* **Extrait à lire**

Bien décidés à masquer la faible voire la mauvaise qualité nutritionnelle de leurs produits et refusant toute amélioration de leurs recettes, certains industriels s’activent pour tenter de décrédibiliser le Nutri-Score. Leurs lobbyistes, instrumentalisant le capital ‘’sympathie’’ dont bénéficie le patrimoine alimentaire européen, prétendent que son calcul serait erroné car il donnerait systématiquement de mauvaises notes aux produits traditionnels en citant notamment le roquefort, le jambon de Parme, l’huile d’olive, etc.

Souhaitant faire toute la lumière sur cet argument douteux, l’UFC-Que Choisir Lyon métropole & Rhône a recueilli un échantillon de 51 références de produits, représentant 41 aliments typiques de l’ex région Rhône-Alpes, afin d’en calculer le Nutri-Score. Les résultats montrent que loin d’être systématiquement mal notés, nos produits traditionnels se répartissent au contraire sur toutes les classes du Nutri-Score.

Répartition des aliments traditionnels

de l’ex région Rhône-Alpes selon le Nutri-Score

Des Nutri-Score favorables pour une majorité d’aliments traditionnels

On compte 23 aliments de Nutri-Score A, B et C, soit une majorité des aliments relevés. Parmi les aliments de Nutri-Score A ou B, c’est-à-dire ceux qui ont la meilleure qualité nutritionnelle et dont la consommation est encouragée par le Programme National Nutrition Santé (PNNS), on relève notamment :

=> les cardons lyonnais et les châtaignes d’Ardèche AOP qui sont source de fibres et de nombreux micronutriments essentiels tels que les minéraux et les vitamines ;

=> les poulets de l’Ain, de l’Ardèche, de la Drôme et du Forez IGP qui constituent de très bonnes sources de protéines.

* **Listing**
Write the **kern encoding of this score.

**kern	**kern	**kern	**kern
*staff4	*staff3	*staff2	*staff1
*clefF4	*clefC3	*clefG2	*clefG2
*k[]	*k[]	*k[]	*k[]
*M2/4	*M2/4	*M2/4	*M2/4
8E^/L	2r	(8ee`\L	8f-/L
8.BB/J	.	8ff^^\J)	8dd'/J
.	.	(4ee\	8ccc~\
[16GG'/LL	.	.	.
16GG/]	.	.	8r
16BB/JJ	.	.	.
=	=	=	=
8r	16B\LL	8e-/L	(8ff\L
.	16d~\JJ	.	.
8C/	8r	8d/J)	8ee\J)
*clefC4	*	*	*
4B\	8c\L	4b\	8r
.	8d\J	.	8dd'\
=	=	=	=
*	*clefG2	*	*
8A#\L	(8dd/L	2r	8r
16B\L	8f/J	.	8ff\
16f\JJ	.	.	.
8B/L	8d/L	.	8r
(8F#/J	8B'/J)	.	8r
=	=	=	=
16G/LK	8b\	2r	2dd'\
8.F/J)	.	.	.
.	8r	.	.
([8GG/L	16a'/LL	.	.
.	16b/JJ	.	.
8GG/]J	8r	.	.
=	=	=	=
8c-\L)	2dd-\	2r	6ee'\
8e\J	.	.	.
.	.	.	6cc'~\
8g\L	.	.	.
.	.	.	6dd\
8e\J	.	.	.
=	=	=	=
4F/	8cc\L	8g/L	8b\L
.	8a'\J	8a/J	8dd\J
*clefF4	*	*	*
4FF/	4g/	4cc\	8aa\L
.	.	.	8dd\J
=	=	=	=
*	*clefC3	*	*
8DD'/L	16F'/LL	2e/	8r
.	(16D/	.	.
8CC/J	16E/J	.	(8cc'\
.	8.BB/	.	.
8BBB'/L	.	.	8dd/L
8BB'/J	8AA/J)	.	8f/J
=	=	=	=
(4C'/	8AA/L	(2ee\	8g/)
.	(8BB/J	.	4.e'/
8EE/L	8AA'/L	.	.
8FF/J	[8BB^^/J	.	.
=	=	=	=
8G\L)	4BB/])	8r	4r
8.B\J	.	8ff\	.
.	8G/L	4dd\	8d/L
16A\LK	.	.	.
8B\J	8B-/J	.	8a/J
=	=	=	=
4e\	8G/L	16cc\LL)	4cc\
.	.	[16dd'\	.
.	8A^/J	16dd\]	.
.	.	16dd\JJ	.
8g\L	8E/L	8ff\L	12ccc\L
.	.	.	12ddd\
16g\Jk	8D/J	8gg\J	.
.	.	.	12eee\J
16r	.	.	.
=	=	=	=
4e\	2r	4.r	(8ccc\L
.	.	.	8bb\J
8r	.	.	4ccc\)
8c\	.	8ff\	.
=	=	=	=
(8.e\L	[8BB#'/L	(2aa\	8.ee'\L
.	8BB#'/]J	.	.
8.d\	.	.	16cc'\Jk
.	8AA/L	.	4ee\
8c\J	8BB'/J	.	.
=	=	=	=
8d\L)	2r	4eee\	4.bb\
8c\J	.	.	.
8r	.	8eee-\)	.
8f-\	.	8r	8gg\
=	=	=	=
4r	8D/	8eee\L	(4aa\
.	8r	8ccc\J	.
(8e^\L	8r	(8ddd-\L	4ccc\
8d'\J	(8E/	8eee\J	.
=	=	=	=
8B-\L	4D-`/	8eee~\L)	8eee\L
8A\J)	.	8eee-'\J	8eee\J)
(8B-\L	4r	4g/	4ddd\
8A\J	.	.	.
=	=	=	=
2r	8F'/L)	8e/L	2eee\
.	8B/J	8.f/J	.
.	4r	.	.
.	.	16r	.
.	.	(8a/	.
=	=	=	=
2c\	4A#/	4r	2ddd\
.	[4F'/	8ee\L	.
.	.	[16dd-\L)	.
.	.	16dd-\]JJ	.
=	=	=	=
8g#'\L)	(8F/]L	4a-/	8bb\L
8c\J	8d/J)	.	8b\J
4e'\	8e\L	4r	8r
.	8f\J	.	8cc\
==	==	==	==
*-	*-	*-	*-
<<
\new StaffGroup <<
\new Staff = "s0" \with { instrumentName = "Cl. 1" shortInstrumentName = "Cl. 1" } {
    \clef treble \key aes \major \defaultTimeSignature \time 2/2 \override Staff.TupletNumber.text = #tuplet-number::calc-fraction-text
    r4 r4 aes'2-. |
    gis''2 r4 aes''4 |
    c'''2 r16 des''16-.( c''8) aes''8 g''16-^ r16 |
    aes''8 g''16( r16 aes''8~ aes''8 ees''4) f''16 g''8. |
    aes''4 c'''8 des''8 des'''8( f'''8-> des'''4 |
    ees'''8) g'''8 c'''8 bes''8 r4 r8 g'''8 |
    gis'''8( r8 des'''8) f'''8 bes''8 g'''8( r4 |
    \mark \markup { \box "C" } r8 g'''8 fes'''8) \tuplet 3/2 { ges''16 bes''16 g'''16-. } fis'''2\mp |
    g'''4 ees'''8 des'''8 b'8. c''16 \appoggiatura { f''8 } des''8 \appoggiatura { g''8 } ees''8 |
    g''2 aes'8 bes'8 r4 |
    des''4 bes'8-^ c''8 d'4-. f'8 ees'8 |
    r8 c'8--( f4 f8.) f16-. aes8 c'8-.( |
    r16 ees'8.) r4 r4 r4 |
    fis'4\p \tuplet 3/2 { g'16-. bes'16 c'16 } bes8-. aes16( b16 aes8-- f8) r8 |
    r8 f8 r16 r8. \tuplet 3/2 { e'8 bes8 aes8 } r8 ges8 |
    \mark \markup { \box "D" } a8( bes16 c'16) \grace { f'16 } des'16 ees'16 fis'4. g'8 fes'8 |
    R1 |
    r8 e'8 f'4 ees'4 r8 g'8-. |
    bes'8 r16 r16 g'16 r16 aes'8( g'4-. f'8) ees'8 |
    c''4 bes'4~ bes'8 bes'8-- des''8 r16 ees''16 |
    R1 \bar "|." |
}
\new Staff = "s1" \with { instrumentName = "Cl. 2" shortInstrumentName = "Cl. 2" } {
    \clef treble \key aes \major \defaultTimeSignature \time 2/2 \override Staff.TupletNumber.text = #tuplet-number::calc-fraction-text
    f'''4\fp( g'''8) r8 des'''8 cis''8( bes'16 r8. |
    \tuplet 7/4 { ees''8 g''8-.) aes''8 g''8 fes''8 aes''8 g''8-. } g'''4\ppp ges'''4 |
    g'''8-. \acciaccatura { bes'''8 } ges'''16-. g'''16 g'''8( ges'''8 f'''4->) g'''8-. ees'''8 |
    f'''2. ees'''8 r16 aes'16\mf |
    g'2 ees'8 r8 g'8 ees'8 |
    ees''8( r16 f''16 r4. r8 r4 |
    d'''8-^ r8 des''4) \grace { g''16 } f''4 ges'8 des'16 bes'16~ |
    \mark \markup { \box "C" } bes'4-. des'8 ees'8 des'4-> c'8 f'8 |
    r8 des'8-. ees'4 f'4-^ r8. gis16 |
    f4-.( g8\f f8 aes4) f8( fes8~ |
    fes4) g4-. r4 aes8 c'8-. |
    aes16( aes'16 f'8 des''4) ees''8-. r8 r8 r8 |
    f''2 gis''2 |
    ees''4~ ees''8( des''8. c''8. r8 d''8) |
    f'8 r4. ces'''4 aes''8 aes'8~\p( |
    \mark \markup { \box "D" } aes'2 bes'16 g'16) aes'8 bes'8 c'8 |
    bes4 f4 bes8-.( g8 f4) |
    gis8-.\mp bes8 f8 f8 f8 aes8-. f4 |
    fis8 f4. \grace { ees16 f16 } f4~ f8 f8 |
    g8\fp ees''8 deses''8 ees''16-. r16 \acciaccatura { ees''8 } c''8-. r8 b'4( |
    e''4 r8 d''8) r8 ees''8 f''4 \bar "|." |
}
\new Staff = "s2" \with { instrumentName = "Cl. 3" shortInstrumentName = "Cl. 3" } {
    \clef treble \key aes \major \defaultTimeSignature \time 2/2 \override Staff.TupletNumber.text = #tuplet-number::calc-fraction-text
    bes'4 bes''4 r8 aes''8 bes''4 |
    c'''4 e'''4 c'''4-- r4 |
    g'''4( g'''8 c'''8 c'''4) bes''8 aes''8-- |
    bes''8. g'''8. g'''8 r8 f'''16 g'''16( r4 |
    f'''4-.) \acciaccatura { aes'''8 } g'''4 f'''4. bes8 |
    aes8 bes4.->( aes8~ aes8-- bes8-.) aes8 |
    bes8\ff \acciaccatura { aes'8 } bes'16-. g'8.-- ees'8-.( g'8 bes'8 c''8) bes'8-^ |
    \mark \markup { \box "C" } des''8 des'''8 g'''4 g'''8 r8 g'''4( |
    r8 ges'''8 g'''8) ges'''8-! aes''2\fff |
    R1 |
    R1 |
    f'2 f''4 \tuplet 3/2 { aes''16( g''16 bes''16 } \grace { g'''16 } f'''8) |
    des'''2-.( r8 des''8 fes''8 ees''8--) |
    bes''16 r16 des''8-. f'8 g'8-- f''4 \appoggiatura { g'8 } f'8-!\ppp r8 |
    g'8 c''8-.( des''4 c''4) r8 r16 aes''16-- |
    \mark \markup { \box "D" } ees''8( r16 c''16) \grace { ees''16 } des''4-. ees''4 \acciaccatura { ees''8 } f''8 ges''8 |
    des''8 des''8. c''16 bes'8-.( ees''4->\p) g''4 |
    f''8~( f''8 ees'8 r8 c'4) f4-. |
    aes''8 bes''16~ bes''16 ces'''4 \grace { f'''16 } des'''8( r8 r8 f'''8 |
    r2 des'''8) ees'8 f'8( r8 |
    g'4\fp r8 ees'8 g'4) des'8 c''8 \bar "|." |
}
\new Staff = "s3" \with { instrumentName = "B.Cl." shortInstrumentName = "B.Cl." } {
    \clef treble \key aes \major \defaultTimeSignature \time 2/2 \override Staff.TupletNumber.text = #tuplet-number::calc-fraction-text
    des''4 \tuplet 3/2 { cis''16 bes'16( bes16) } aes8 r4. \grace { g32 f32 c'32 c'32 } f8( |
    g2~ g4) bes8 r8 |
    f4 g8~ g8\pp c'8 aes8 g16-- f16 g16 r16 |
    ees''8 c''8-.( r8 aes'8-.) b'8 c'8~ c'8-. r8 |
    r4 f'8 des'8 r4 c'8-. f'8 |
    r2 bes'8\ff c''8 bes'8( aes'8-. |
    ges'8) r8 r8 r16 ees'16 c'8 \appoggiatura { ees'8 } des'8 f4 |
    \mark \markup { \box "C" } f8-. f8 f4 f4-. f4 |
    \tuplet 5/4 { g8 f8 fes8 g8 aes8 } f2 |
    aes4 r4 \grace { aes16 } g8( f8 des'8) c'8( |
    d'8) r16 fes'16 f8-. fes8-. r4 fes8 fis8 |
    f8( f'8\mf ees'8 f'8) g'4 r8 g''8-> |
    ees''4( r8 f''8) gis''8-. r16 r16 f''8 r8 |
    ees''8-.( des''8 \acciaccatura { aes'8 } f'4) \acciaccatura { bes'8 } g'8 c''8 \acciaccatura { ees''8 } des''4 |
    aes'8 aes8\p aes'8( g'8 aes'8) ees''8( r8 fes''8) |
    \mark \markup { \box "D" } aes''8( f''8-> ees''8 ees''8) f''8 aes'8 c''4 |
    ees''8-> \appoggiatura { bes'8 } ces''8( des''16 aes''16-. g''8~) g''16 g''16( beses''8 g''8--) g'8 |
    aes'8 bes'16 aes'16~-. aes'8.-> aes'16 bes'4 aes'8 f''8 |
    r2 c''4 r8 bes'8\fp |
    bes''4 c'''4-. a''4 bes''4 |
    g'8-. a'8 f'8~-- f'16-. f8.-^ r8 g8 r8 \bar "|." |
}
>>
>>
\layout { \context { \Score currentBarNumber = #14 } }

* **Tâches à réaliser**
**a)** Recopiez mot pour mot le passage de l'extrait sur le Nutri-Score allant de « Bien décidés à » à « l’huile d’olive, etc. ».
**b)** Dans l'extrait sur le Nutri-Score, reformulez sous forme de liste le paragraphe commençant par « Souhaitant faire toute la lumière » en conservant ses faits principaux.
**c)** Traduisez en anglais la phrase suivante de l'extrait sur le Nutri-Score : « On compte 23 aliments de Nutri-Score A, B et C, soit une majorité des aliments relevés. »

* **Réponses aux tâches**
**a)**
Bien décidés à masquer la faible voire la mauvaise qualité nutritionnelle de leurs produits et refusant toute amélioration de leurs recettes, certains industriels s’activent pour tenter de décrédibiliser le Nutri-Score. Leurs lobbyistes, instrumentalisant le capital ‘’sympathie’’ dont bénéficie le patrimoine alimentaire européen, prétendent que son calcul serait erroné car il donnerait systématiquement de mauvaises notes aux produits traditionnels en citant notamment le roquefort, le jambon de Parme, l’huile d’olive, etc.

**b)**
- Objectif : vérifier l'argument selon lequel le Nutri-Score noterait systématiquement mal les produits traditionnels.
- Méthode : l'UFC-Que Choisir Lyon métropole & Rhône a recueilli 51 références de produits, représentant 41 aliments typiques de l'ex région Rhône-Alpes, pour en calculer le Nutri-Score.
- Résultat : ces produits traditionnels ne sont pas systématiquement mal notés. Ils se répartissent sur toutes les classes du Nutri-Score.

**c)** There are 23 foods with a Nutri-Score of A, B, or C, which is a majority of the foods surveyed.